If you create content to go viral, you’ve already failed

You can’t plan on it. You can’t create for it.

Tris Hussey
3 min readJul 19, 2018

I see a lot of posts and tips on how to make your content go viral. Or how to get thousands of likes. Or shares. Or comments. I have a real problem with these posts. I believe these posts miss the point of marketing. They miss the point of what makes great content. And I think they are how we got into a mess of SEO shysters and gaming social media platforms.

It’s not all sunshine and roses

I’ve had a few posts go viral over the years. This one from a few years ago is one of my favorites — Confessions of the Office IT Guy — and while a lot of people liked it, there were a couple major negative consequences from it. First it completely hosed my stats. The “signal” from it was so strong that it drowned out everything else. I had to work analytics around that post to understand the rest of my content. And second, it didn’t drive a whit of business for the company. Yeah it felt good to write it. Yeah I think a lot of people might have resonated with it. Turns out none of those people were the people I was trying to reach to do business with us.

Have the post go viral was a rush. It was fun. And it set back what I was trying to do building a long-term content strategy. Answering why all the other content I created didn’t perform the same way was distracting. This is the essential problem with viral content: it’s unpredictable. There is no “viral content strategy”. It. Just. Doesn’t. Work.

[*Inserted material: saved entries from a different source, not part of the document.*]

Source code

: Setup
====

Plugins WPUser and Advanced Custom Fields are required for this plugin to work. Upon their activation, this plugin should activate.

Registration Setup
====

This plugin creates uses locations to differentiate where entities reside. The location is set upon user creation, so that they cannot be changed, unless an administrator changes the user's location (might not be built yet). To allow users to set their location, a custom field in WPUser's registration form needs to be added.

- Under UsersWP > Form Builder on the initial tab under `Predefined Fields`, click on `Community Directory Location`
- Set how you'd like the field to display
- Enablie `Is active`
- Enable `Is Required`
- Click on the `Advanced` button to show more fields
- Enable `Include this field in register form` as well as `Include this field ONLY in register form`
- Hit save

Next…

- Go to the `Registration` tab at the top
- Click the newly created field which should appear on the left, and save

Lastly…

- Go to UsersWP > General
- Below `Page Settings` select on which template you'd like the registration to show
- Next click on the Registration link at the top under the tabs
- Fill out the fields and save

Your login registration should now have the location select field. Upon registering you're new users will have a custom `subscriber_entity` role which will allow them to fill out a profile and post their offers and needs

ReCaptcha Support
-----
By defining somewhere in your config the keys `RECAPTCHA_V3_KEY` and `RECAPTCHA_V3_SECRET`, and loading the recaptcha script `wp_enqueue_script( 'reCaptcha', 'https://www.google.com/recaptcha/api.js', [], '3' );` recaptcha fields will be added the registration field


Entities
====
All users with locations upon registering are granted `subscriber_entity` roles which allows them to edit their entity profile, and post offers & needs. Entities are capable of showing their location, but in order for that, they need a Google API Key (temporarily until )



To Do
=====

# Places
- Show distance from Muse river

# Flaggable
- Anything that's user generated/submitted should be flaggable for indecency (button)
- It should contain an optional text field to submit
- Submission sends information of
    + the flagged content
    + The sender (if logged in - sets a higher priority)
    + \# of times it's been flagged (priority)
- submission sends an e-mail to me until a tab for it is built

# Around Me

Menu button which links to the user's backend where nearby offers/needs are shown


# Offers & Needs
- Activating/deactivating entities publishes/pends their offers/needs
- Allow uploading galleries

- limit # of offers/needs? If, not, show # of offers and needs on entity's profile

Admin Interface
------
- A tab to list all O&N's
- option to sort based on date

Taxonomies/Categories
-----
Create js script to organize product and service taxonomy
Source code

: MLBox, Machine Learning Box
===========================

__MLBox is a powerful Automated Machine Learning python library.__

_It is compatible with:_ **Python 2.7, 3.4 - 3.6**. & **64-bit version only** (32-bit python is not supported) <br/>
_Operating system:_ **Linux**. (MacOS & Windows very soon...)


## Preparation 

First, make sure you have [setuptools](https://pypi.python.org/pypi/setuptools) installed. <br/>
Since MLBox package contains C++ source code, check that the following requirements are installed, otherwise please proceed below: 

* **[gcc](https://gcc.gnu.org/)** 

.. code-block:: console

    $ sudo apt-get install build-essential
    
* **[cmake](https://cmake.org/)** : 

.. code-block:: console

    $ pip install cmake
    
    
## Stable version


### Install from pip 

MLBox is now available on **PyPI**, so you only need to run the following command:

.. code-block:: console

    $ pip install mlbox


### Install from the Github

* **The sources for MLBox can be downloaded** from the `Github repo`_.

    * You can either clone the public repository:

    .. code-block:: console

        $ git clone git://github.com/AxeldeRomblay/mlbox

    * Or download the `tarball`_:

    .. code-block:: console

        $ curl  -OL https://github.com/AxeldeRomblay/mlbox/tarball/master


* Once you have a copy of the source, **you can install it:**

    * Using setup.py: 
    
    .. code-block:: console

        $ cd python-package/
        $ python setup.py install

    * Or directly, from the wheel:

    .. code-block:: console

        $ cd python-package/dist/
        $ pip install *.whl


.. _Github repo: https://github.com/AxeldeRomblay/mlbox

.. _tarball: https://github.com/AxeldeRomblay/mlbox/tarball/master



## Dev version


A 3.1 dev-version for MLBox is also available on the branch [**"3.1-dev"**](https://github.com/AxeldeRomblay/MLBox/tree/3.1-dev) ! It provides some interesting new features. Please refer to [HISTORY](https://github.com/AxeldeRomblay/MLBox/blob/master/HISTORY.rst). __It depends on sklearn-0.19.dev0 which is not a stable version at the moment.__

Yeah, people may not like this

Don’t care.

Creating content needs to speak to your audience and connect with your value proposition. You’re trying to not waste people’s time and make their day better, brighter, more interesting, or a touch smarter. That’s it. That’s the crux of creating great content. Trying to create something to go viral is chasing unicorns. It’s pandering to what is hip and cool at the moment. What’s hip and cool at the moment probably don’t have anything to do with your brand or value. It’s what is interesting. Like people (or better candidates for a Darwin award) jumping out of moving cars to dance next to them. It’s stupid. It’s dangerous. And it’s only a matter of time before there is an accident and someone is killed.

F*ck stats, make art

My friend, and fellow social media pioneer, Dave Olson did some amazing things in social media marketing when we were all still figuring stuff out. After a while, as the hype of likes, shares, comments, and views was all consuming, gave several talks (he gave one to my BCIT class) that was titled (or stuck to the theme): F*ck stats, make art. Crass and blunt, but true. Great art connects people. Great content does the same. Business marketing content can be fun to read. It can be interesting. It can be informative. It can be art.

Here’s the bottom line

If your marketing plan is based on having content go viral, have crap loads of comments, tons of shares, and go viral. You’re already lost. You’re chasing unicorns, making rope from sand, or any other metaphor you want for a fool’s errand. You can’t build strategies on flukes and luck. You build strategies on great stuff that helps people get a job done.

And if it goes viral, awesome. If it doesn’t, you keep plugging away. And I’m going to bet if you don’t care about the stats and make content with your audience and customer in mind, it isn’t going to matter anyway.